Provision of continuous cavity in the wall efficiently prevents the transmission of dampness from outer to inner wall.
Under climatic conditions of India (hot-dry/hot-humid), cavity type construction is most desirable as it offers many advantages such as better living and comfort conditions, economic construction and preservation of buildings against dampness.
- As there is no contact between outer and inner walls of a cavity wall except at wall ties, which are of impervious material, so possibility of moisture penetration is reduced to a minimum.
- It has been verified a cavity wall of 10cm thick internal and external walls with 5cm cavity/air space in between is better or more reliable than solid wall of 20cm thickness w.r.t damp prevention.
- The cavity wall offers good insulation against sound.
- It reduces the nuisance of efflorescence.
- It offers other advantages like,
- Better comfort
• Hygienic conditions in buildings.
(5) Shot concrete (gunting)
This consists in forming an impervious layer of rich cement mortar(1:3) for water proofing over the exposed concrete surface or over the pipes, cisterns, etc. for resisting water pressure.

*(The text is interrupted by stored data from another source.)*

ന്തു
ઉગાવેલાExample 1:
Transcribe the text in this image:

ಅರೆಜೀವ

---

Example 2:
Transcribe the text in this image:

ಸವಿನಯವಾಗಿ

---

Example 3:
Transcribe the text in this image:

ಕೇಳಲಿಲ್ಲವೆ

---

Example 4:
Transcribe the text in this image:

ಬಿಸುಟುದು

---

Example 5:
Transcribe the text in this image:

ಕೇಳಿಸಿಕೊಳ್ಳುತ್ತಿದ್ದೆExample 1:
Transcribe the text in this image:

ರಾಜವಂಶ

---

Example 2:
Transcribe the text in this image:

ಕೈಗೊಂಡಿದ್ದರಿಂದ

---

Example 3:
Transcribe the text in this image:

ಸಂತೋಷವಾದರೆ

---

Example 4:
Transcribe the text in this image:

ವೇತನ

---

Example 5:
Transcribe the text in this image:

Gunite is a mixture of cement and sand on well graded fine aggregate, the usual proportion being 1:3 or 1:4. A machine known as cement gun, having a nozzle for spraying the mixture and a drum of compressed air for forcing the mixture under desired pressure, is used for this purpose; any surface which is to be treated is first thoroughly cleaned of any dirt, grease or loose particles and then fully wetted. The mix of cement and sand is then shot under a pressure of 2-3kg/sq.cm by holding the nozzle of cement gun at a distance of 75-99 cm from wall surface. The necessary quality of water is added by means of regulating valve soon after the mixture comes out from cement gun. So mix of desired consistency and thickness can be sprayed, to get an impervious layer, the impervious surface should be watered for about 10 days.
By this technique impervious layer of high compressive strength can be obtained (28 days strength) and so it is useful method for reconditioning/repairing old concrete works, bricks and masonry works, which have deteriorated.

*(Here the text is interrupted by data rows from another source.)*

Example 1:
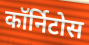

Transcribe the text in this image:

कॉर्निटोस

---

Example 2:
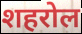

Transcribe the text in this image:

शहरोल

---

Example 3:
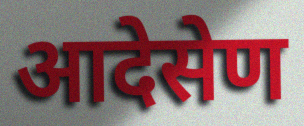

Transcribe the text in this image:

आदेसेण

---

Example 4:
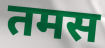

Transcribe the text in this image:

तमस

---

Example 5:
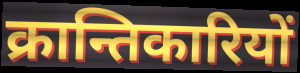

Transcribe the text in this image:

क्रान्तिकारियों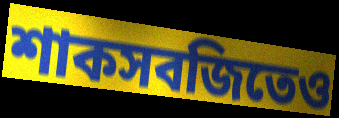
শাকসবজিতেও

(6) Pressure grouts (cementation)
Cementation is the process of forcing the cement grout (mix of cement, sand, water) under pressure into cracks, voids, fitters present in structural components/ground. All the components of a structure in general and foundation, which are liable to moisture penetration are consolidated and so made water resistant by this process.
Here heels are drilled at selected points in structure and cement grout of sufficiently thin consistency is forced under pressure to ensure complete penetration onto cracks. This makes structure water tight and restores stability and strength.
When structure is resting on hard but loose textured ground its strength can be increased, by this process. This technique is used for repairing structures, consolidator ground to improve bearing capacity forming water cut offs to prevent seepage.